Stored data entries:
** Start **
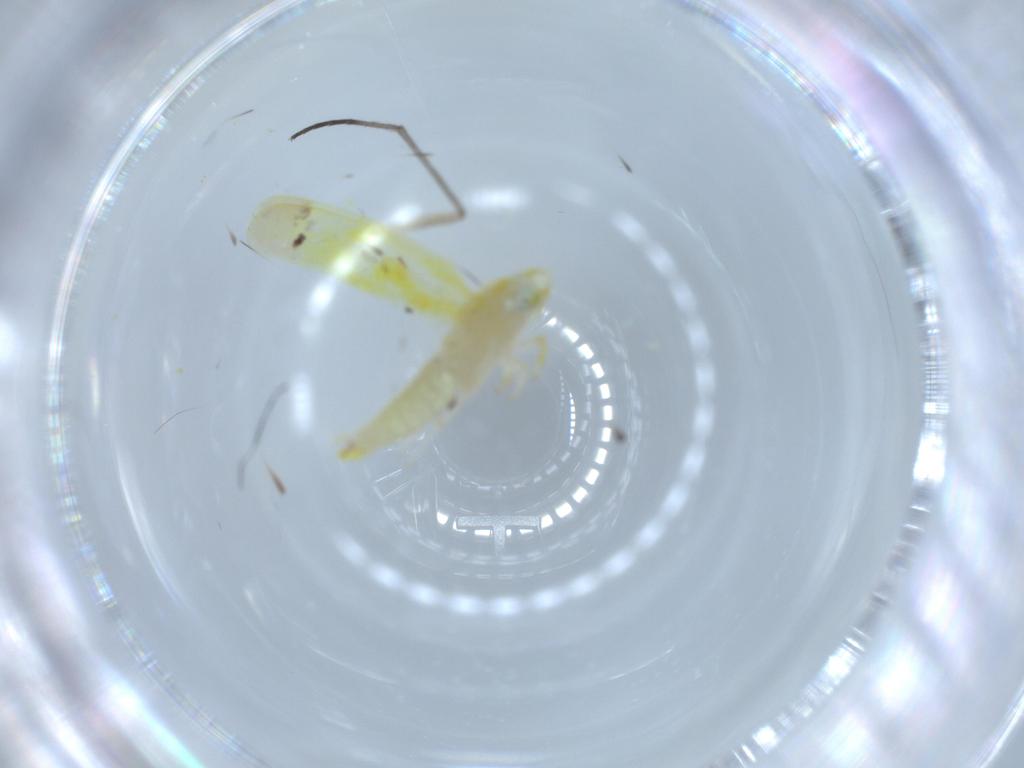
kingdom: Animalia
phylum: Arthropoda
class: Insecta
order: Hemiptera
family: Cicadellidae
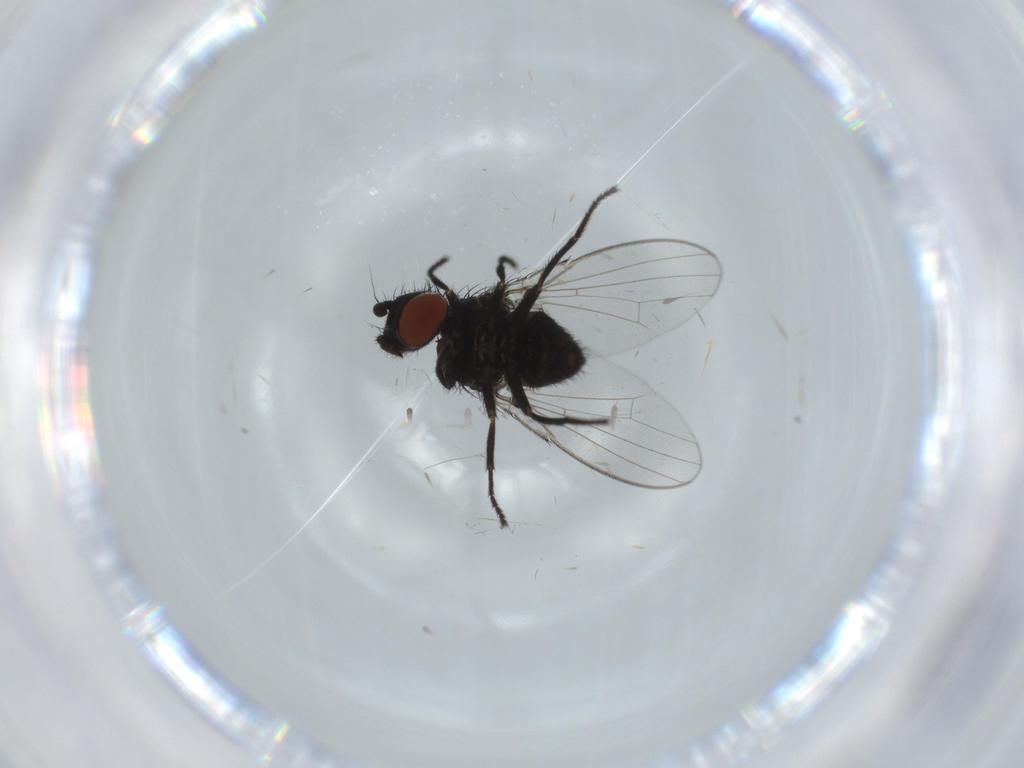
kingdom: Animalia
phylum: Arthropoda
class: Insecta
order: Diptera
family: Milichiidae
** End **
# Exercise details:
Put every line from the items above into a Markdown table with the columns "Row" and "Line," one line per row with its number in Row. Skip blank lines and leave out the pictures.

# Response for this exercise:
| Row | Line |
|---|---|
| 1 | kingdom: Animalia |
| 2 | phylum: Arthropoda |
| 3 | class: Insecta |
| 4 | order: Hemiptera |
| 5 | family: Cicadellidae |
| 6 | kingdom: Animalia |
| 7 | phylum: Arthropoda |
| 8 | class: Insecta |
| 9 | order: Diptera |
| 10 | family: Milichiidae |